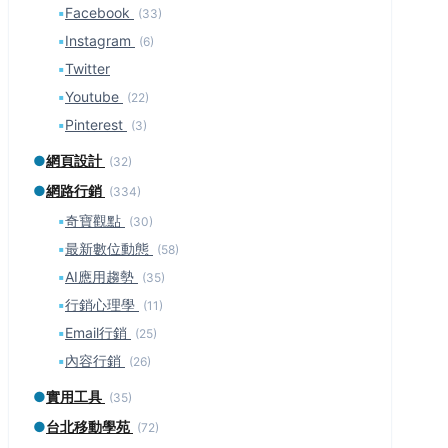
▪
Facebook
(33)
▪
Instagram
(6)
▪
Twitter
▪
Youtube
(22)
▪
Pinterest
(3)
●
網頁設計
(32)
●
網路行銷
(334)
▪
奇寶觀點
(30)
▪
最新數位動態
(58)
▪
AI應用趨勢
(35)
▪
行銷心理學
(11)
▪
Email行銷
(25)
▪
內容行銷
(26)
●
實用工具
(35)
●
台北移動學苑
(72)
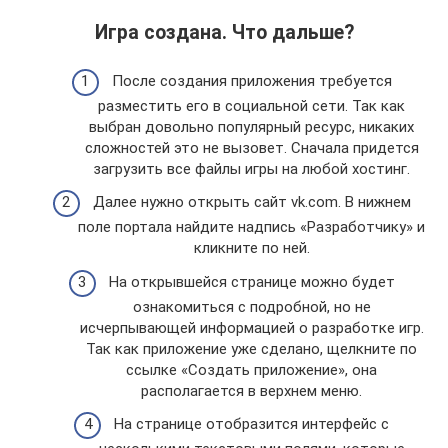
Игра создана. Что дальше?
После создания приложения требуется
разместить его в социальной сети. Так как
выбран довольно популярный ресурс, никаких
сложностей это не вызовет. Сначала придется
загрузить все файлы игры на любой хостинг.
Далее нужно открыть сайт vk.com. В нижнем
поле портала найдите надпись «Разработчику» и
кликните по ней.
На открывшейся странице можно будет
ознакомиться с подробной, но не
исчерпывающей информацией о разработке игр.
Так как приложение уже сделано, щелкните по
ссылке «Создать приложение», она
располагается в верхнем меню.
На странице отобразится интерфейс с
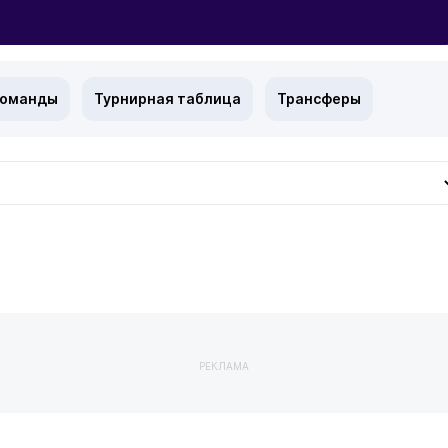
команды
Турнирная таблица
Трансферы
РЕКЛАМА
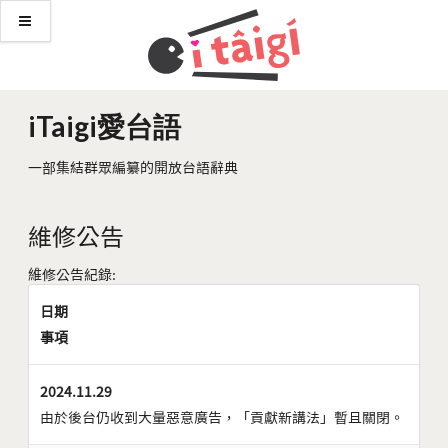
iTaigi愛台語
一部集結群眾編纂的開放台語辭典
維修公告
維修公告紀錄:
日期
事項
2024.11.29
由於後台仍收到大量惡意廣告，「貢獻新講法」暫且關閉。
********
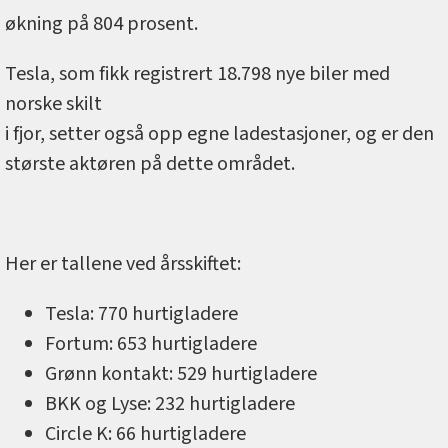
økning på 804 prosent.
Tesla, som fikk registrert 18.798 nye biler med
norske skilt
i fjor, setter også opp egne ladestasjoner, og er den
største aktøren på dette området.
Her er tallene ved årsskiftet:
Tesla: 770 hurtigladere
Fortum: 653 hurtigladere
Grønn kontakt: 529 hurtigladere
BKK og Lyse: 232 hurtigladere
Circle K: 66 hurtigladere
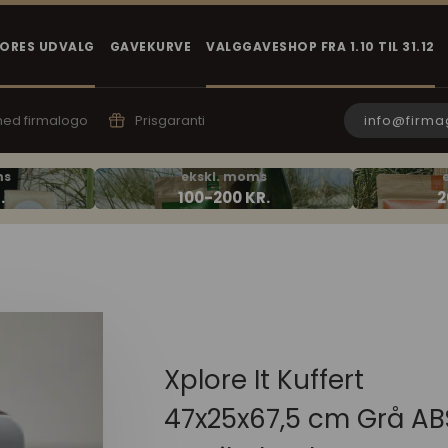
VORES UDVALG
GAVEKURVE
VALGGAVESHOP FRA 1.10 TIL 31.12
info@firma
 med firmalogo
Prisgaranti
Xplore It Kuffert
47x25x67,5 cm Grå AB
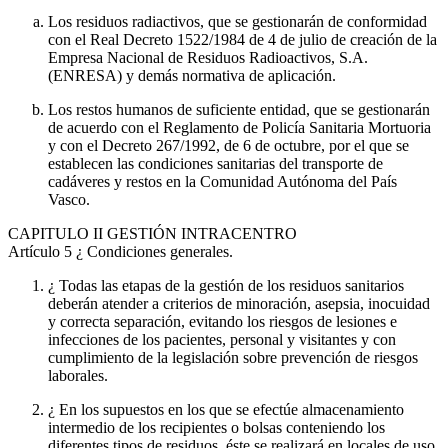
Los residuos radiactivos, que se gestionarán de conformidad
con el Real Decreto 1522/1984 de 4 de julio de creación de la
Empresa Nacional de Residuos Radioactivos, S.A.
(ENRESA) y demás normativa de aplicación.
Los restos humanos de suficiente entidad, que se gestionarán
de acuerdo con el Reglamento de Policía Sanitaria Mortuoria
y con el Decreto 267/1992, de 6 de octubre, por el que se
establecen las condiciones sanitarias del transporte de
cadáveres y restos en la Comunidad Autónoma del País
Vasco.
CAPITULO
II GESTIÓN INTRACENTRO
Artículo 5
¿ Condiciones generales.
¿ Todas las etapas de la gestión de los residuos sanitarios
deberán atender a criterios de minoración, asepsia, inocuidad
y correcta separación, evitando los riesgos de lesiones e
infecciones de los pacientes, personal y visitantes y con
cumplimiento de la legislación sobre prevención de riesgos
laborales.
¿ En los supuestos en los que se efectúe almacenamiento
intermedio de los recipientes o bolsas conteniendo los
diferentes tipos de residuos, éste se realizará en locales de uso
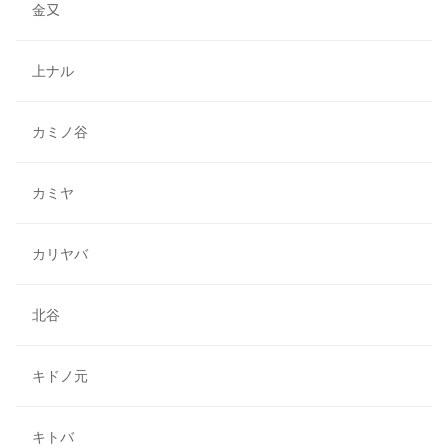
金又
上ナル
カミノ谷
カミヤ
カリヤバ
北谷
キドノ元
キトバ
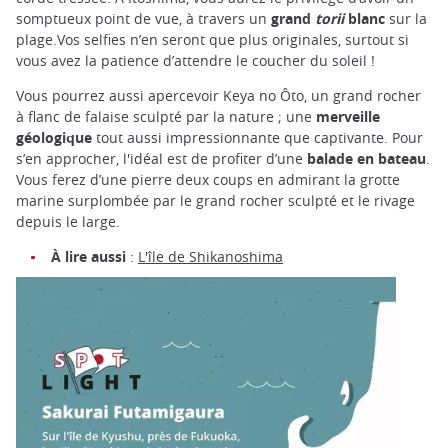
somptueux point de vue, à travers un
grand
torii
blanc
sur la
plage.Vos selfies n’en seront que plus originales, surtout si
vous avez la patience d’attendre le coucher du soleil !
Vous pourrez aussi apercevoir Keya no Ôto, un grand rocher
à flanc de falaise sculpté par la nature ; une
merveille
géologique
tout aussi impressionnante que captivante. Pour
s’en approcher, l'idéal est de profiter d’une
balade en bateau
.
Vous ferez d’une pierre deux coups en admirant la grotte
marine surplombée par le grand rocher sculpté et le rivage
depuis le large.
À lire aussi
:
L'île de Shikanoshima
********
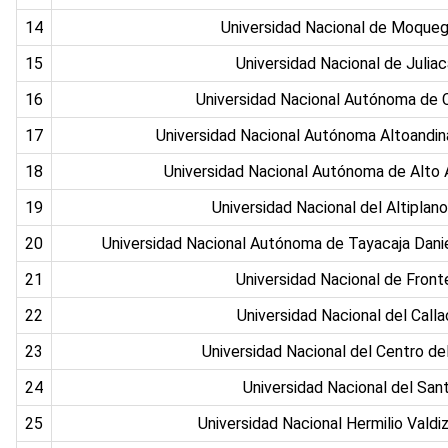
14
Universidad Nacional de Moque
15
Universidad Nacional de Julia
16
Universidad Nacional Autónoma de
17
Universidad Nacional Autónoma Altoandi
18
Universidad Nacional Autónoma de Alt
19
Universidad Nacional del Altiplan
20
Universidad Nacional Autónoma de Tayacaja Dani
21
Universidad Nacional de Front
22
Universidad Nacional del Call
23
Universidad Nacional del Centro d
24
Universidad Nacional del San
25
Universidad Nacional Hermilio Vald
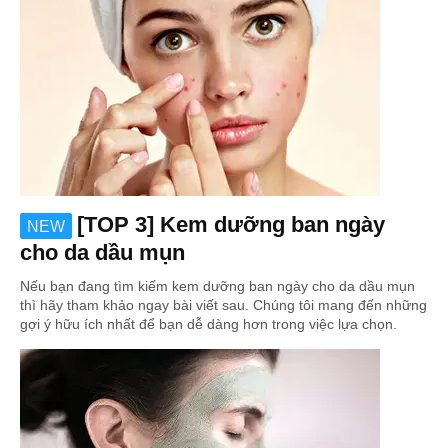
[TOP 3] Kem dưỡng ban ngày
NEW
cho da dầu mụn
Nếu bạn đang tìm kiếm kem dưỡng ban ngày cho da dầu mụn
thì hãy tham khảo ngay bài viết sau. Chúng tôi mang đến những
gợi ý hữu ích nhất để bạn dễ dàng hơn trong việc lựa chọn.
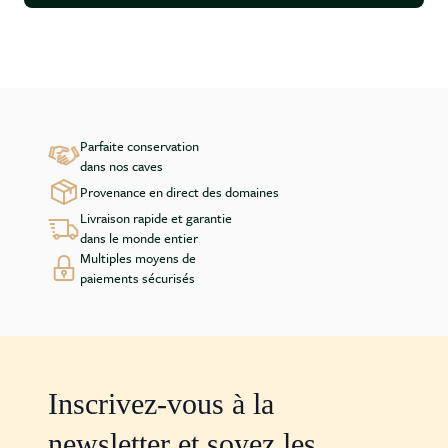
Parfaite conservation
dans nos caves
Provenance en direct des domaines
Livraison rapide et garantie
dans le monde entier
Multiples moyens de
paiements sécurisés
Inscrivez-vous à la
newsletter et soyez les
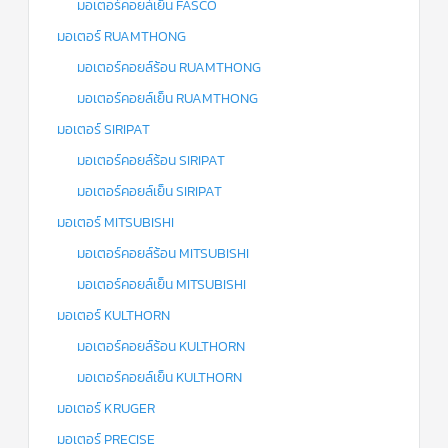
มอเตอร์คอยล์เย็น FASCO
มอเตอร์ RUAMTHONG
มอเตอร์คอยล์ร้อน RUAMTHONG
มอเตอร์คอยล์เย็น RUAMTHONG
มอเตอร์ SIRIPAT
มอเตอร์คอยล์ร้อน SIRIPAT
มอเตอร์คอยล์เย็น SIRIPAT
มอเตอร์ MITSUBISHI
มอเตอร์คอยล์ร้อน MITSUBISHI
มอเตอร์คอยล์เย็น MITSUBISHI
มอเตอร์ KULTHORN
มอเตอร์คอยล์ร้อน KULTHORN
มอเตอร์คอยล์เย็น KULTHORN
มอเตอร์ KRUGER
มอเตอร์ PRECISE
********
→ Directive
Copy out the lines of the material word for word, starting at the line that has "somptueux point de vue, à travers un" and ending after the line that has "depuis le large.".

→ Result for this task
somptueux point de vue, à travers un
grand
torii
blanc
sur la
plage.Vos selfies n’en seront que plus originales, surtout si
vous avez la patience d’attendre le coucher du soleil !
Vous pourrez aussi apercevoir Keya no Ôto, un grand rocher
à flanc de falaise sculpté par la nature ; une
merveille
géologique
tout aussi impressionnante que captivante. Pour
s’en approcher, l'idéal est de profiter d’une
balade en bateau
.
Vous ferez d’une pierre deux coups en admirant la grotte
marine surplombée par le grand rocher sculpté et le rivage
depuis le large.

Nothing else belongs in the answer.